## Data for the task
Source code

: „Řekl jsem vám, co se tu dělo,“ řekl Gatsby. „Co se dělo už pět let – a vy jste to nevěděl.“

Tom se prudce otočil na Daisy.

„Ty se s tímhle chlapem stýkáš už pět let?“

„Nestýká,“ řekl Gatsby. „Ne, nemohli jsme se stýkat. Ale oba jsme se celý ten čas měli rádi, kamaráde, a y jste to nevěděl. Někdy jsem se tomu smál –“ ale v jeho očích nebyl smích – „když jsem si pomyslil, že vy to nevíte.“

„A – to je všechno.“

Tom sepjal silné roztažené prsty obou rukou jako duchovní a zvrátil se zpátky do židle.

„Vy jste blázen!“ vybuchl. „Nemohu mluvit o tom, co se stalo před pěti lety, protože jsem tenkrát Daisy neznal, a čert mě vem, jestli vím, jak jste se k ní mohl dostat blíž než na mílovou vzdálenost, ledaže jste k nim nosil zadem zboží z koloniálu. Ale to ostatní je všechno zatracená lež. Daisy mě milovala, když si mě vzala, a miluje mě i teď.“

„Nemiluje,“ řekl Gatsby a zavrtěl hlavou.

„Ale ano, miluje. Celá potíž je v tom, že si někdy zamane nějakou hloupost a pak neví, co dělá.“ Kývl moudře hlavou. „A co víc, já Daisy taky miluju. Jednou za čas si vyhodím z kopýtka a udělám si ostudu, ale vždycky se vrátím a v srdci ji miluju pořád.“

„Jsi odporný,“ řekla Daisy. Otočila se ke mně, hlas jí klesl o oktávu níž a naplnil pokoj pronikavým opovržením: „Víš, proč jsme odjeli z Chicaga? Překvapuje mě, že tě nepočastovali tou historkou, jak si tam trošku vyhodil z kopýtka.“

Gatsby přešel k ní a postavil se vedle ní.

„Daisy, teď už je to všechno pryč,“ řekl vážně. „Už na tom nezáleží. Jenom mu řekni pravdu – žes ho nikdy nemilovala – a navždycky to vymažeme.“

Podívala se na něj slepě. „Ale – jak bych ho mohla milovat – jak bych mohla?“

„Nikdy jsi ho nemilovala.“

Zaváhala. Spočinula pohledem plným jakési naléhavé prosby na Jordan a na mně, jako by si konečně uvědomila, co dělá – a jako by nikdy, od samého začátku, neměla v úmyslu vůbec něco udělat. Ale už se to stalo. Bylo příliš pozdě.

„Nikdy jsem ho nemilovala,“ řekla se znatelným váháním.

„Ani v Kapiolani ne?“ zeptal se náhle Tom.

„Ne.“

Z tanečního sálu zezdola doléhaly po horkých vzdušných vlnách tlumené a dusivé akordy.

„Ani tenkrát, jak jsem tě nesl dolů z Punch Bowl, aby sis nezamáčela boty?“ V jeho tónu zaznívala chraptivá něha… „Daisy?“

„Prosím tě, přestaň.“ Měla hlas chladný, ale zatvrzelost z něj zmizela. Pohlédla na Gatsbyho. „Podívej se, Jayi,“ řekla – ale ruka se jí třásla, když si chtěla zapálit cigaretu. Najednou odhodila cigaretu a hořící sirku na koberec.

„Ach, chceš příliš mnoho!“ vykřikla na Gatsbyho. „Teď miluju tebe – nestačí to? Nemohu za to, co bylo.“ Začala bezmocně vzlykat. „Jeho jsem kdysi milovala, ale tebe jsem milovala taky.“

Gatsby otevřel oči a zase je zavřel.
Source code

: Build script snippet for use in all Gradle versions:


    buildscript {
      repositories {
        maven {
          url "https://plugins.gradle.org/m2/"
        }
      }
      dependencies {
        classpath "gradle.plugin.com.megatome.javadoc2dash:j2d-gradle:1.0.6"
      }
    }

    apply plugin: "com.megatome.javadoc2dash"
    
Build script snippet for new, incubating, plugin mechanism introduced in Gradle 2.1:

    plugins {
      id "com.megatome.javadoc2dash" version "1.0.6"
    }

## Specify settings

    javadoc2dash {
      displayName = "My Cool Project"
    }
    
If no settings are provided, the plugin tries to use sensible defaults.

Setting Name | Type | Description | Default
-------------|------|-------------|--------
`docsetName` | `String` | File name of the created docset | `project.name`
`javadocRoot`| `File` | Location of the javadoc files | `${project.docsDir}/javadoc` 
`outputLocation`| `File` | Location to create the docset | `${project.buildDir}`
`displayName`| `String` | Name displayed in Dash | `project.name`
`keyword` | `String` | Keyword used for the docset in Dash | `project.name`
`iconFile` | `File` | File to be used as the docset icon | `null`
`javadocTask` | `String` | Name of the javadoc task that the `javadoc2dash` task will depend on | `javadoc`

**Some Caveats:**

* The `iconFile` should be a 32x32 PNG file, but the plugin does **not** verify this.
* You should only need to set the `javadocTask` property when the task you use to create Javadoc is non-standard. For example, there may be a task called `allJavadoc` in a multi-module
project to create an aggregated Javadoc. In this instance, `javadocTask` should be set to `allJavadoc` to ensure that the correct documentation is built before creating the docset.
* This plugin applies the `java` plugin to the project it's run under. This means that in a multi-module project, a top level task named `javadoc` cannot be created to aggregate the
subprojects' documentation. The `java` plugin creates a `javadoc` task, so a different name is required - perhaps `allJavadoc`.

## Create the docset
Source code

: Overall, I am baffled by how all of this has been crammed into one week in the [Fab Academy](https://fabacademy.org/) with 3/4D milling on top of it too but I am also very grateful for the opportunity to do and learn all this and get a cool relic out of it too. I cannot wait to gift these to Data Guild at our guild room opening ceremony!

## Problem description
Report how many lines in the material above contain the string "megatome". Give only the number.

## Response box
3